Given passage
----------------

From: Frank Heckenbach
Subject: Re: 3DLDF
Date: Mon, 16 Aug 2004 01:52:03 +0100
User-agent: semail 20040101

Hans Aberg wrote:

> At 16:53 +0100 2004/08/15, Frank Heckenbach wrote:
> >GMP implements floating point numbers with statically unbounded (but
> >finite) number of binary digits (mpf),
> 
> Actually the precision allocation is dynamic (check the definition of
> mpf_t).

I know. That's why I said it's statically unbounded (dynamically
it's only bounded by available (addressable) memory, AFAIK).

> The arithmetic operations, I think, though, will preserve precision
> length. But someone wrote on top of GMP a C++ library that sort backwards
> tries to figure out a dynamic precision.

Seems useful in many cases, problematic in others (does it add the
factor's precisions in a multiplication?), impossible in some (sqrt,
even most divisions).

> If you do not have GMP available in your Pascal compiler, perhaps you should.

I do, thank you.

> It is difficult to implement even algebraic numbers. One representation
> seems to be as a pair, a polynomial with rational coefficients, and a
> floating point number (or pair, when working in the complex plane)
> sufficient close to the number to isolate it as a zero of the polynomial.
> If you want to merely add say the set of (real) square roots, one might use
> all numbers of the form
>     a + b * sqrt(p_1*...*p_k)
> where a, b are rational numbers and the p_i are different primes.

I think you need to allow for several b_i*... terms to get it closed
under addition.

> Different C compilers in effect implements different finite floating point
> types. The C standard is deliberately written to admit this. Strictly
> speaking, each C compiler implements a different language. The C standard,
> in effect, tries to describe a collection of such languages. This was done
> to admit efficient, local implementations, but the drawback is lack of
> portability. For example, it is hard to make C code for a 32-bit machine to
> run on a 16-bit machine.

----------------

Provided records
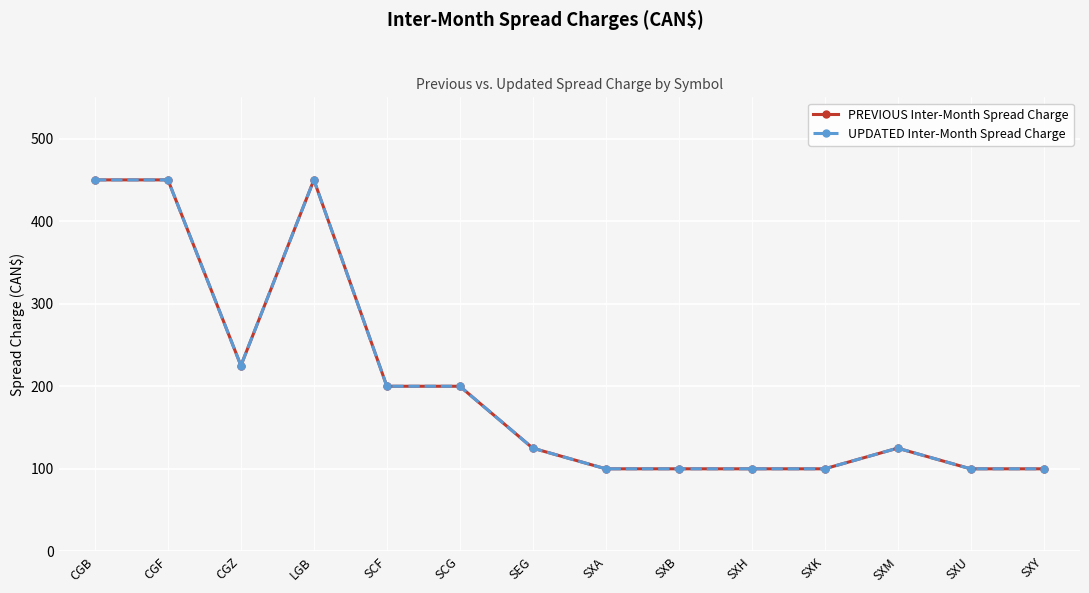

Does the chart have visible grid lines?

Yes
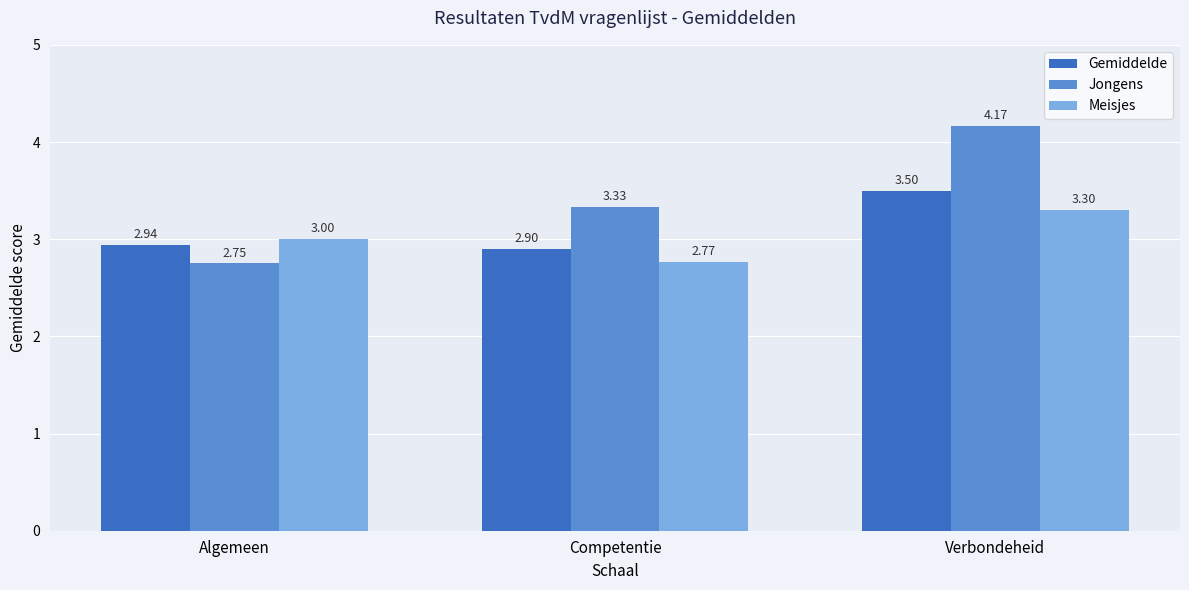

At which category does the chart reach its minimum across all series?

Algemeen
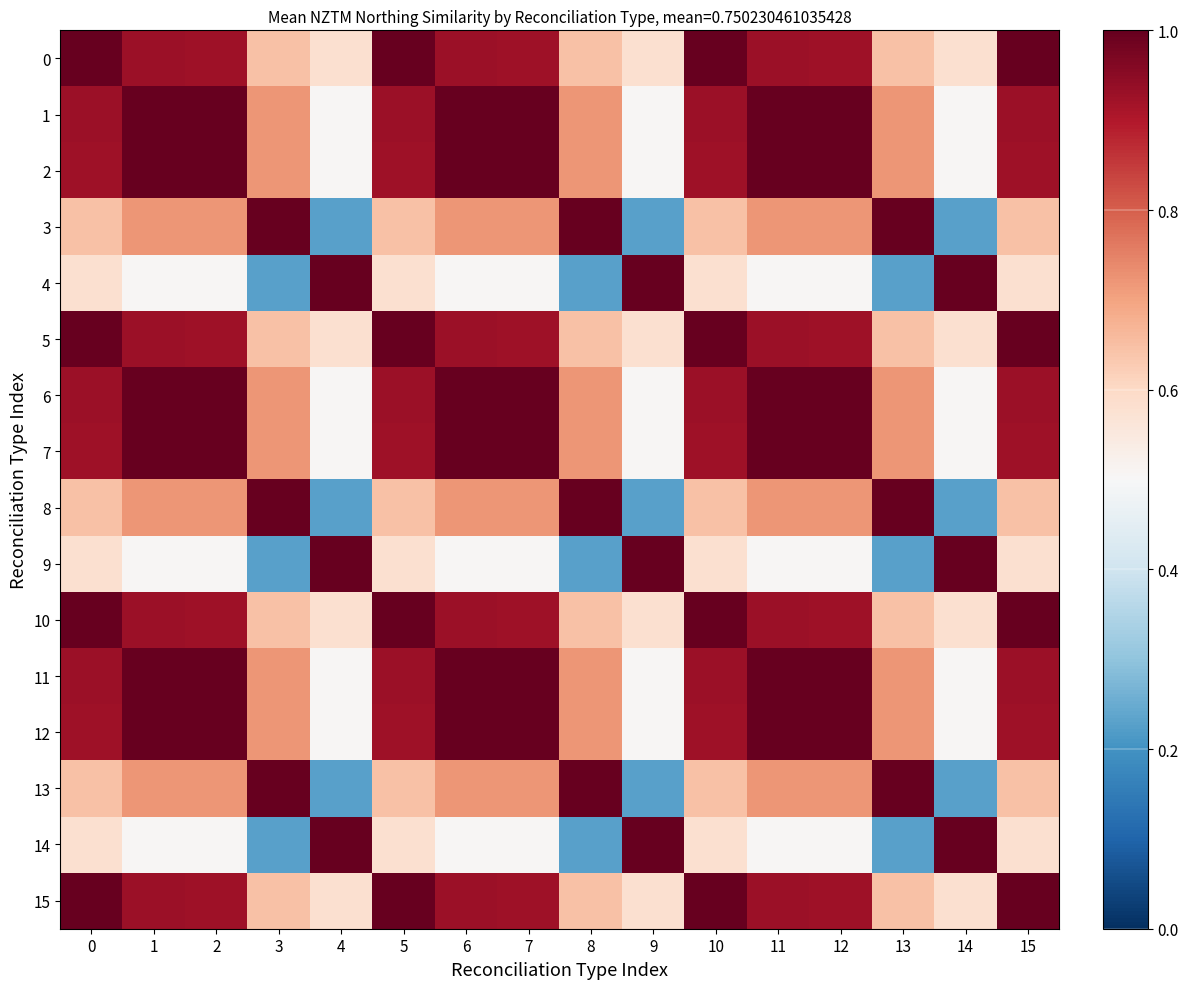

What is the minimum value shown in the chart?

0.2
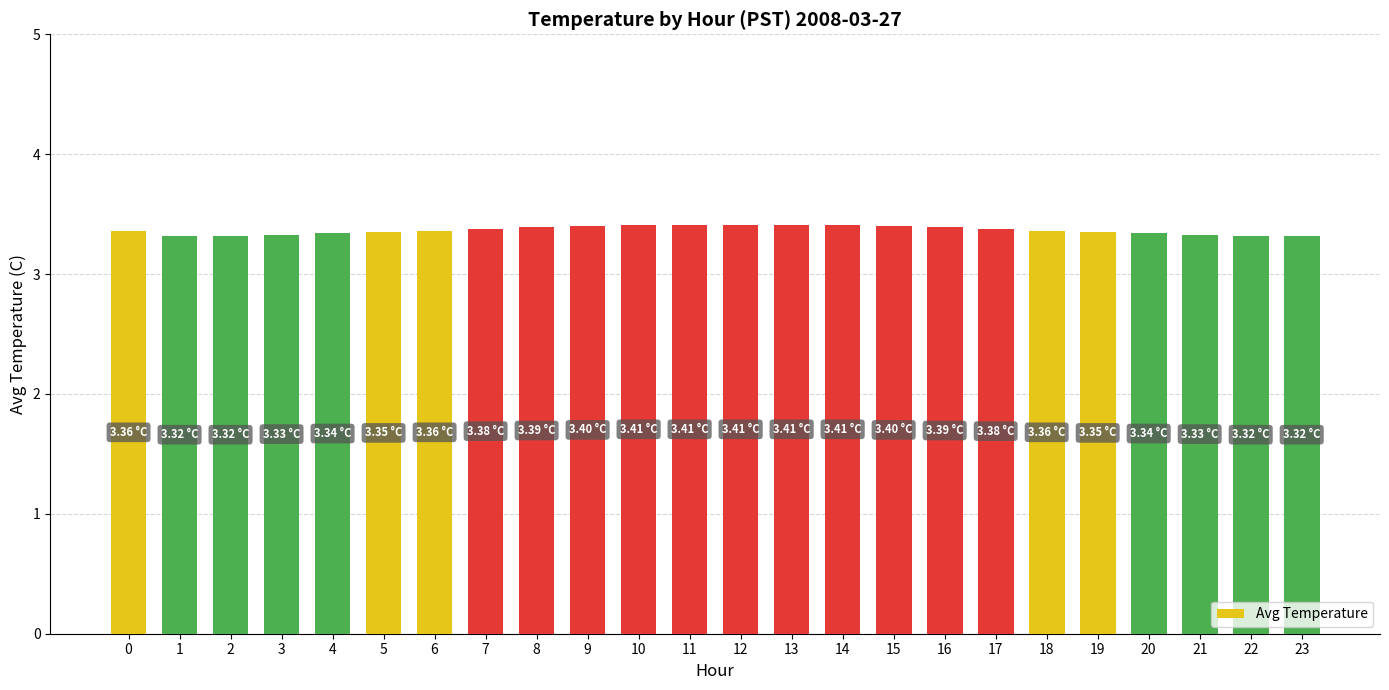

What is the difference between the second highest and second lowest values?

0.1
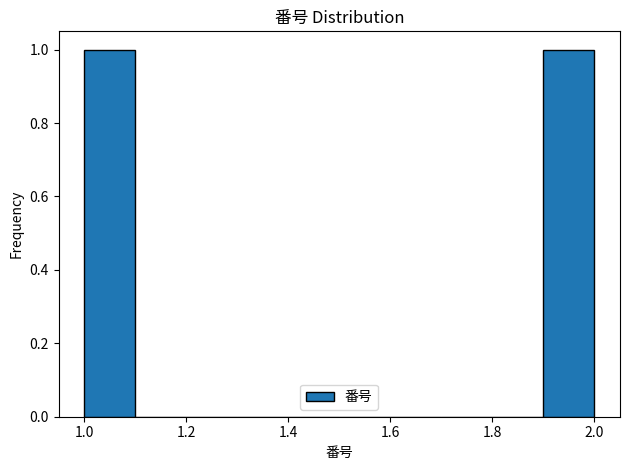

How tall is the bar that spans 1.9 to 2.0 on the x-axis? The values are not printed on the chart, so give them approximately, as read against the axis.

1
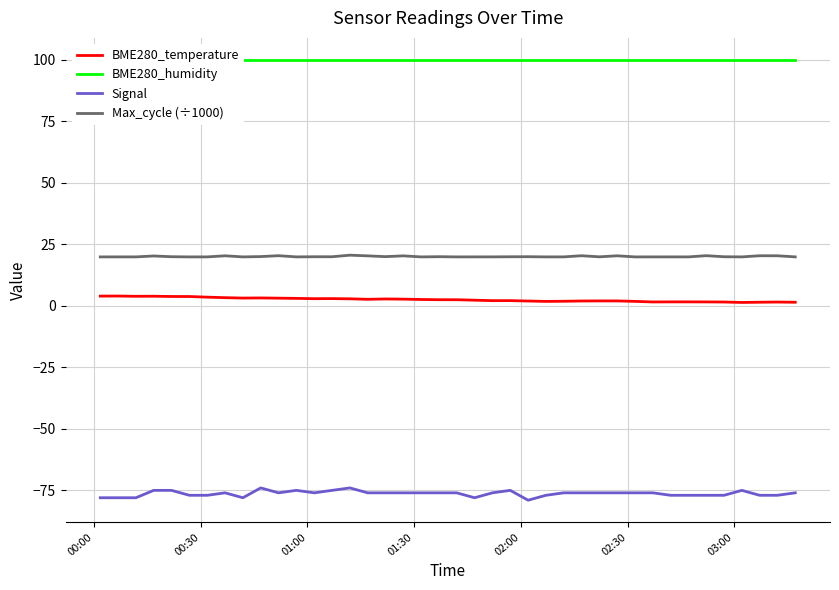

True or false: BME280_temperature and Signal cross at least once.

False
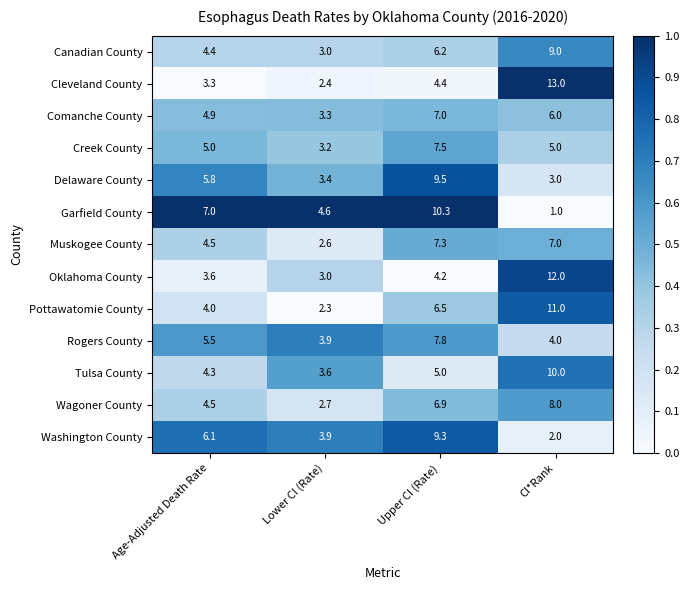

The value of Canadian County at Upper CI (Rate) is 2.5. True or false?

False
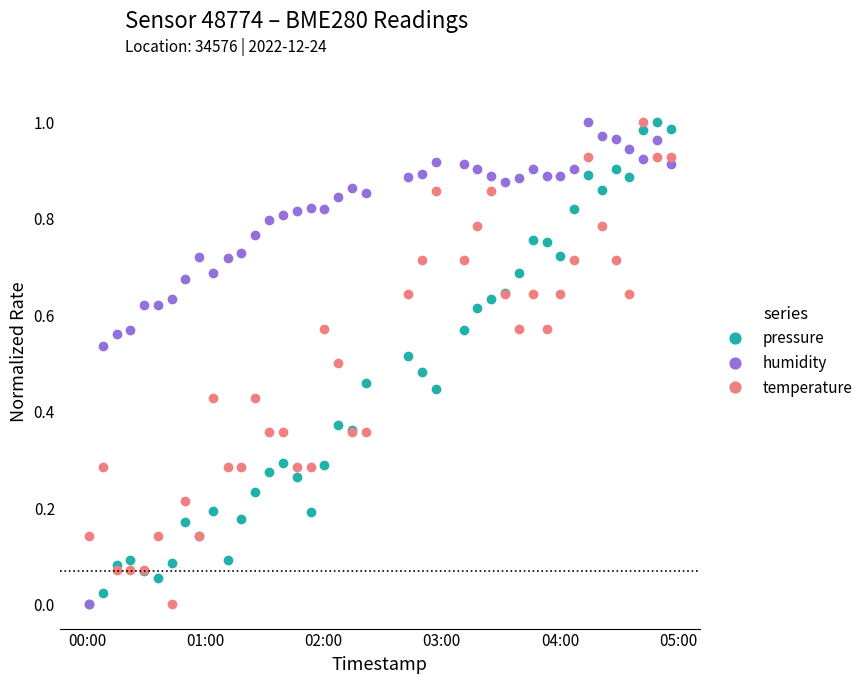

At how many categories does at least one series exceed 0?

40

----------------

Work instruction A
Answer these from the 3DLDF message:
(i) According to Frank Heckenbach, what bounds GMP's precision dynamically?
(ii) What does Heckenbach say must be allowed so that numbers of the form a + b * sqrt(p_1*...*p_k) are closed under addition?
(iii) What was the C standard's admission of different floating point types meant to allow?
Work instruction B
Write out the part of the 3DLDF message starting with "I do, thank" and going on through "are different primes.".
Use only the 3DLDF message as your source.

Solution A
(i) Available (addressable) memory.
(ii) Several b_i*... terms.
(iii) Efficient, local implementations.

Solution B
I do, thank you.

> It is difficult to implement even algebraic numbers. One representation
> seems to be as a pair, a polynomial with rational coefficients, and a
> floating point number (or pair, when working in the complex plane)
> sufficient close to the number to isolate it as a zero of the polynomial.
> If you want to merely add say the set of (real) square roots, one might use
> all numbers of the form
>     a + b * sqrt(p_1*...*p_k)
> where a, b are rational numbers and the p_i are different primes.